### REQUIREMENT
Every record that follows must be duplicated exactly, with images left out.
DATA TO EXAMINE below:
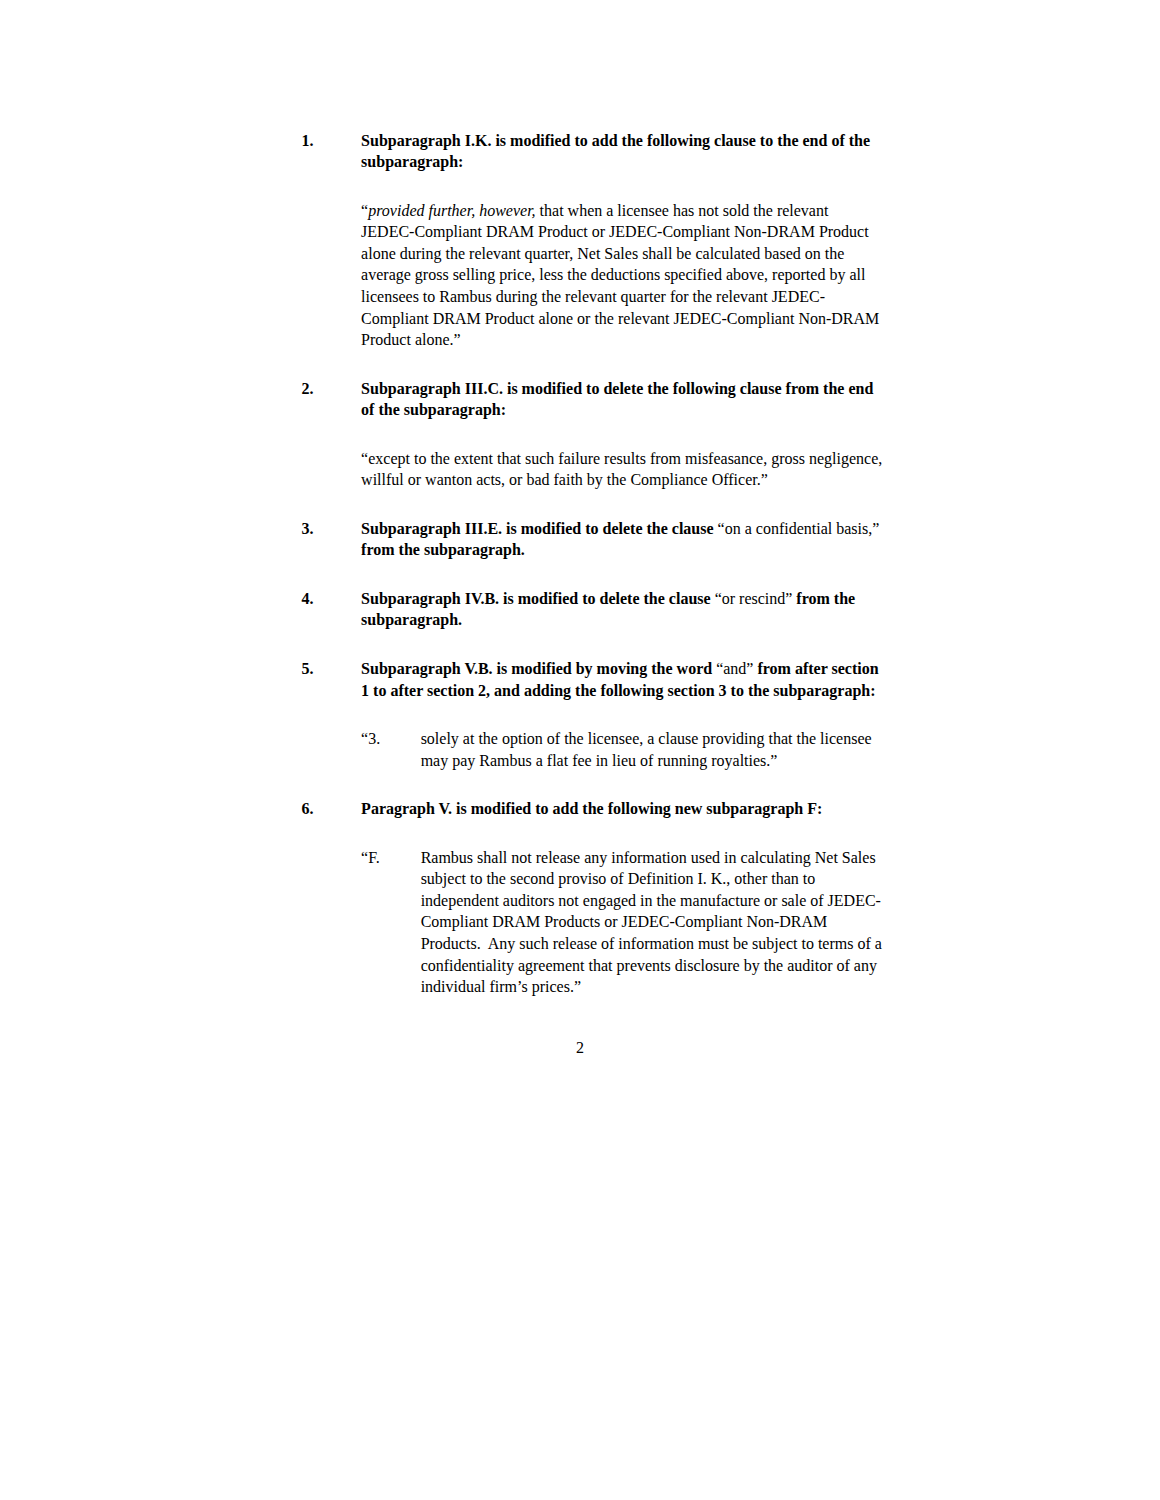1.
Subparagraph I.K. is modified to add the following clause to the end of the subparagraph:
“provided further, however, that when a licensee has not sold the relevant JEDEC-Compliant DRAM Product or JEDEC-Compliant Non-DRAM Product alone during the relevant quarter, Net Sales shall be calculated based on the average gross selling price, less the deductions specified above, reported by all licensees to Rambus during the relevant quarter for the relevant JEDEC-Compliant DRAM Product alone or the relevant JEDEC-Compliant Non-DRAM Product alone.”
2.
Subparagraph III.C. is modified to delete the following clause from the end of the subparagraph:
“except to the extent that such failure results from misfeasance, gross negligence, willful or wanton acts, or bad faith by the Compliance Officer.”
3.
Subparagraph III.E. is modified to delete the clause “on a confidential basis,” from the subparagraph.
4.
Subparagraph IV.B. is modified to delete the clause “or rescind” from the subparagraph.
5.
Subparagraph V.B. is modified by moving the word “and” from after section 1 to after section 2, and adding the following section 3 to the subparagraph:
“3.
solely at the option of the licensee, a clause providing that the licensee may pay Rambus a flat fee in lieu of running royalties.”
6.
Paragraph V. is modified to add the following new subparagraph F:
“F.
Rambus shall not release any information used in calculating Net Sales subject to the second proviso of Definition I. K., other than to independent auditors not engaged in the manufacture or sale of JEDEC-Compliant DRAM Products or JEDEC-Compliant Non-DRAM Products. Any such release of information must be subject to terms of a confidentiality agreement that prevents disclosure by the auditor of any individual firm’s prices.”
2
End of DATA TO EXAMINE.
### RESPONSE TO THIS EXERCISE
1.
Subparagraph I.K. is modified to add the following clause to the end of the subparagraph:
“provided further, however, that when a licensee has not sold the relevant JEDEC-Compliant DRAM Product or JEDEC-Compliant Non-DRAM Product alone during the relevant quarter, Net Sales shall be calculated based on the average gross selling price, less the deductions specified above, reported by all licensees to Rambus during the relevant quarter for the relevant JEDEC-Compliant DRAM Product alone or the relevant JEDEC-Compliant Non-DRAM Product alone.”
2.
Subparagraph III.C. is modified to delete the following clause from the end of the subparagraph:
“except to the extent that such failure results from misfeasance, gross negligence, willful or wanton acts, or bad faith by the Compliance Officer.”
3.
Subparagraph III.E. is modified to delete the clause “on a confidential basis,” from the subparagraph.
4.
Subparagraph IV.B. is modified to delete the clause “or rescind” from the subparagraph.
5.
Subparagraph V.B. is modified by moving the word “and” from after section 1 to after section 2, and adding the following section 3 to the subparagraph:
“3.
solely at the option of the licensee, a clause providing that the licensee may pay Rambus a flat fee in lieu of running royalties.”
6.
Paragraph V. is modified to add the following new subparagraph F:
“F.
Rambus shall not release any information used in calculating Net Sales subject to the second proviso of Definition I. K., other than to independent auditors not engaged in the manufacture or sale of JEDEC-Compliant DRAM Products or JEDEC-Compliant Non-DRAM Products. Any such release of information must be subject to terms of a confidentiality agreement that prevents disclosure by the auditor of any individual firm’s prices.”
2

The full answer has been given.